▸ **TASK GOAL**
Repeat everything in the personal account below, word for word, from "The days following" down to "done to us.".

▸ **TEXT SHOWN**

• • •

The days following are tough. My abusers family is harassing my friends and friend of my friends. I feel guilty for having them come with me to court. I try to stuff the pain down but it simmers and boils over. Everyone is feeling it no matter how well i try to conceal it. My daughter is acting out. She's inherited my gift/curse of feeling EVERYTHING. I am losing it. It feels impossible. Damn him for leaving me to raise this child on my own while he had no responsibilities. DAMN HIM TO HELL For what he has done to us.
I am at my wits end and I call my mom. I break down everything that is inside of me. I CAN'T DO THIS. I can't take care of her when I see him in her. I leave early for work and visit a friend. I go in circles and finally the truth comes out. How can i resent the one person who loves me unconditionally. My daughter saved my life. I love her more than life itself. I am allowed to feel pain but I am not allowed to wallow. I need to be a good mother but I don't have to be a perfect mother. I think for the first time since court. I will be ok. My daughter will be ok. WE WILL BE OK because we have each other and amazing supportive people in our lives.

God I feel tired, the last 6 months of not sleeping is catching up with me. i am with my friend and I fall asleep. I dream. I am not ready to share this dream yet but I wake up disoriented for a minute trying to focus the room and reality. I realize there are arms holding me tight and protectively. My abuser may come after one day but today is not that day. For tonight I know I am safe.

• • •

▸ **RECORD EXCERPTS**
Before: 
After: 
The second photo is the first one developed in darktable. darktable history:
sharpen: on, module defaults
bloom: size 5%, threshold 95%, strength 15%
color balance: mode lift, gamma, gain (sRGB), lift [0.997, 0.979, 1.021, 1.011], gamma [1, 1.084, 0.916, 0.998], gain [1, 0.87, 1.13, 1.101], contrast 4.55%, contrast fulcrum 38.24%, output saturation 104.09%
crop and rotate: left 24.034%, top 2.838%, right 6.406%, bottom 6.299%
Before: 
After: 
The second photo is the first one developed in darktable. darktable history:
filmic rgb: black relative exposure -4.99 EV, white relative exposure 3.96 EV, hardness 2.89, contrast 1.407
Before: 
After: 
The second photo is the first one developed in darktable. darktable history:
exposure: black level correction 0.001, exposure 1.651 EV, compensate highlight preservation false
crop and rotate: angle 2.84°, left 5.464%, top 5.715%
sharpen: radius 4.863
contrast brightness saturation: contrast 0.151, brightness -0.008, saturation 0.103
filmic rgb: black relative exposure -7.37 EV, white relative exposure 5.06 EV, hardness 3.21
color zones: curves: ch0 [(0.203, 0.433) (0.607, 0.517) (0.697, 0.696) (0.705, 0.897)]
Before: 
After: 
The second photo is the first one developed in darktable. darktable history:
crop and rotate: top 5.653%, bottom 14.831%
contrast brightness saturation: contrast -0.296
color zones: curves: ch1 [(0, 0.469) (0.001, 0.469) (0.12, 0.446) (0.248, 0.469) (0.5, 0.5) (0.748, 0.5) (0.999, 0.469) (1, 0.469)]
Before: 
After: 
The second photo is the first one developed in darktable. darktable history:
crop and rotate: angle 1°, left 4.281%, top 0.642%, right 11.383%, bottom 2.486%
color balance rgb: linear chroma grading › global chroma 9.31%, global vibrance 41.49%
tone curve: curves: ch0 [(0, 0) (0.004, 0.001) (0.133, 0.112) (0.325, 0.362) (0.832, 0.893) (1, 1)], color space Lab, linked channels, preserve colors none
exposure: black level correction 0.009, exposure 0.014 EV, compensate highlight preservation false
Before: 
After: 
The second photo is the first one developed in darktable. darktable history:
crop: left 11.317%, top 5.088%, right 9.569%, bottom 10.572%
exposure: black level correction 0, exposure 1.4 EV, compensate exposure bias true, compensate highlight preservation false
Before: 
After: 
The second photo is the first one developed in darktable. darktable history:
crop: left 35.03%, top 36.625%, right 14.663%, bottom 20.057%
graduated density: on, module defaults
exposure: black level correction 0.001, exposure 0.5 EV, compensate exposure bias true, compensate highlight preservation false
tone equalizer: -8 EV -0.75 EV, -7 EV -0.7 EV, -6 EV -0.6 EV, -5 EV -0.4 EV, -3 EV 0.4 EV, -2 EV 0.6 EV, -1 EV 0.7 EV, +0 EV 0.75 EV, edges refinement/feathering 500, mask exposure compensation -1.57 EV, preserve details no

• • •

▸ **EXPECTED ANSWER**
The days following are tough. My abusers family is harassing my friends and friend of my friends. I feel guilty for having them come with me to court. I try to stuff the pain down but it simmers and boils over. Everyone is feeling it no matter how well i try to conceal it. My daughter is acting out. She's inherited my gift/curse of feeling EVERYTHING. I am losing it. It feels impossible. Damn him for leaving me to raise this child on my own while he had no responsibilities. DAMN HIM TO HELL For what he has done to us.